LE MONDE | 17.03.09 | 14h32 · Mis à jour le 17.03.09 | 14h32
i la psychanalyse veut survivre à sa désaffection actuelle, moins sensible médiatiquement en France que partout ailleurs, nul doute qu'une révision profonde de ses concepts fondamentaux s'impose d'urgence.

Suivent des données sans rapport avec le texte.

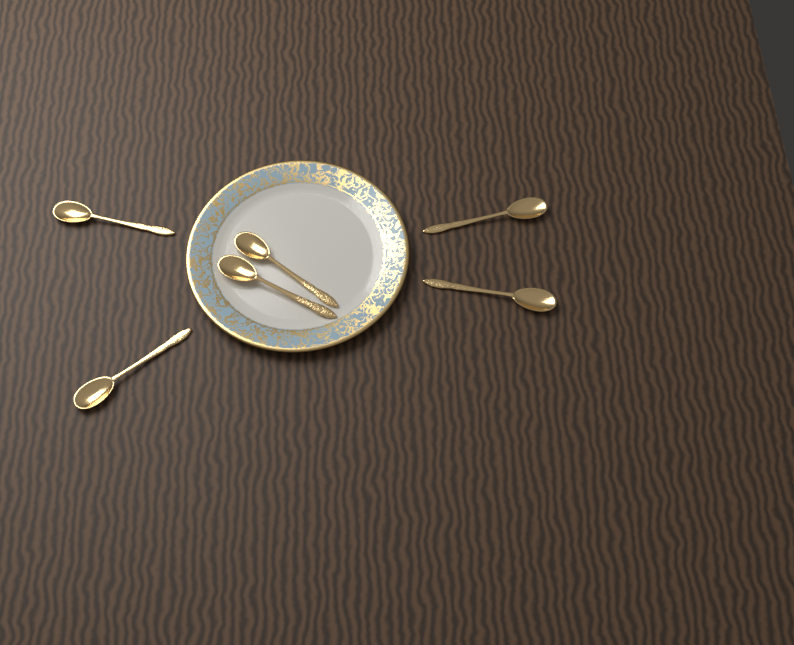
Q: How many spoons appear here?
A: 6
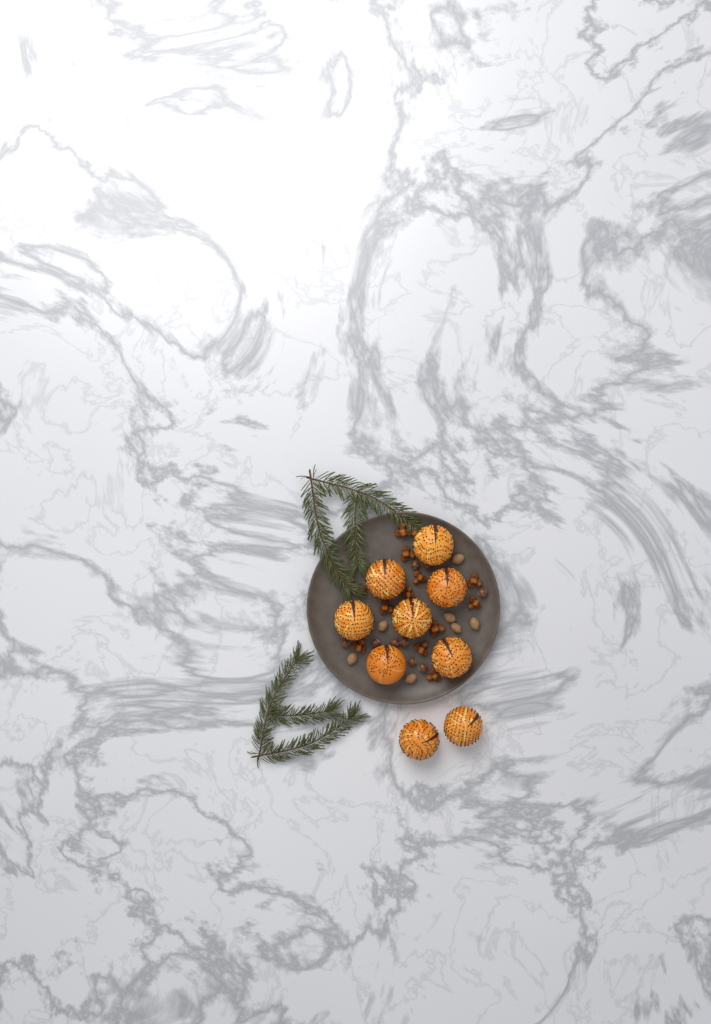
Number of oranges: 9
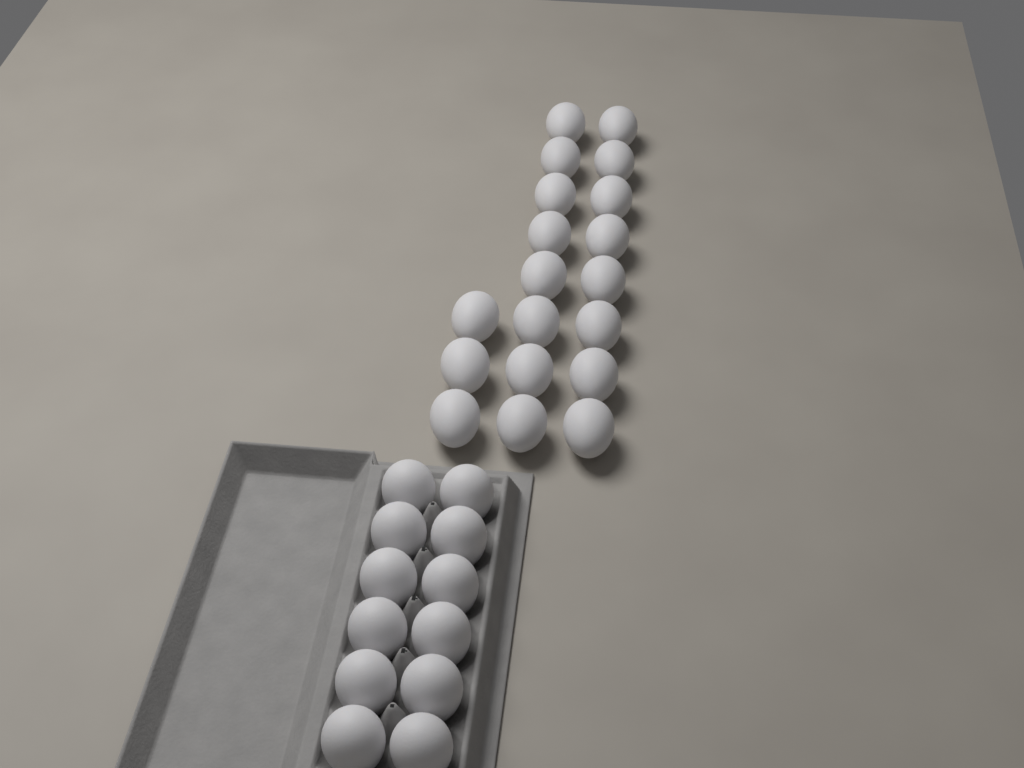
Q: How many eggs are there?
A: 31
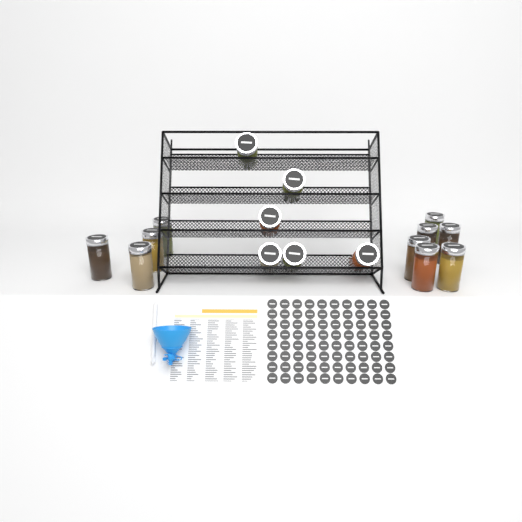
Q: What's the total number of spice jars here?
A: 16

Cette préoccupation, qui consiste à éviter aux idées freudiennes le sort qui fut celui du mesmérisme ou de la détermination du caractère par la forme du visage (la physiognomonie) : devenir une curiosité scientifique dépassée, traverse l'ouvrage de Jenyu Peng, tout entier consacré aux problèmes posés par la prise en charge psychologique de l'inceste.
;A partir d'entretiens réalisés dans un cadre associatif (Association internationale des victimes de l'inceste) et d'une exploration du matériel théorique fourni par l'analyse comme par la philosophie contemporaine (Axel Honneth, Paul Ricoeur), l'auteure confronte la narration oedipienne et ce que Freud en a fait à ce "trauma" spécifique.
Ceux qui ont été soumis à ce genre d'agression, qu'elle préfère appeler des "survivants" dans une analogie intentionnelle avec les rescapés de la déportation, ont de plus en plus de mal à être crus, voire même simplement écoutés. Après le désastre d'Outreau et la multiplication des cas avérés de "faux souvenirs", face à l'activisme, ici durement contesté, de ceux qui dénoncent le caractère artificiel de certaines reconstitutions de crime sexuel commis sur des enfants ayant éventuellement donné lieu à procès (les tenants de la théorie FMS, False Memory Syndrome), la parole de ces victimes-là est, depuis les années 1990, entrée dans l'ère du soupçon.
"CATASTROPHE PSYCHIQUE"
Et pourtant, quelque interprétation qu'on leur donne, les chiffres attestent bien d'une réalité de l'inceste. Or la psychanalyse se montre mal armée pour aider et traiter de patients qui ont vécu, dans leur chair, les malheurs d'Œdipe. N'a-t-elle pas abandonné de se fonder sur la "théorie de la séduction" par laquelle les premiers analysés de Freud affirmaient avoir été l'objet de véritables attouchements sexuels de la part de leurs parents ?
N'a-t-elle pas replacé leurs récits sur le plan du fantasme, d'une "réalité" d'ordre exclusivement "psychique" ?
Si le complexe d'Œdipe vécu sur le mode imaginaire est constitutif de la personnalité, en revanche le viol réel d'un enfant par un parent provoque une "catastrophe psychique" dont la résilience se révèle difficile à atteindre.
Jenyu Peng lance quelques pistes en invitant les thérapeutes à sortir de l'attitude de "neutralité" - fût-elle "bienveillante" - que leur impose la pratique traditionnelle de l'analyse pour savoir s'indigner avec la victime d'un inceste et valider les éléments de vérité d'une parole mise en doute par un entourage qui cherche l'oubli avant tout ou par les experts de toutes sortes.
En somme, une thèse à contre-courant.
Jenyu Peng, docteur en psychopathologie fondamentale. "A l'épreuve de l'inceste", PUF/"Le Monde", 248 p., 28 €.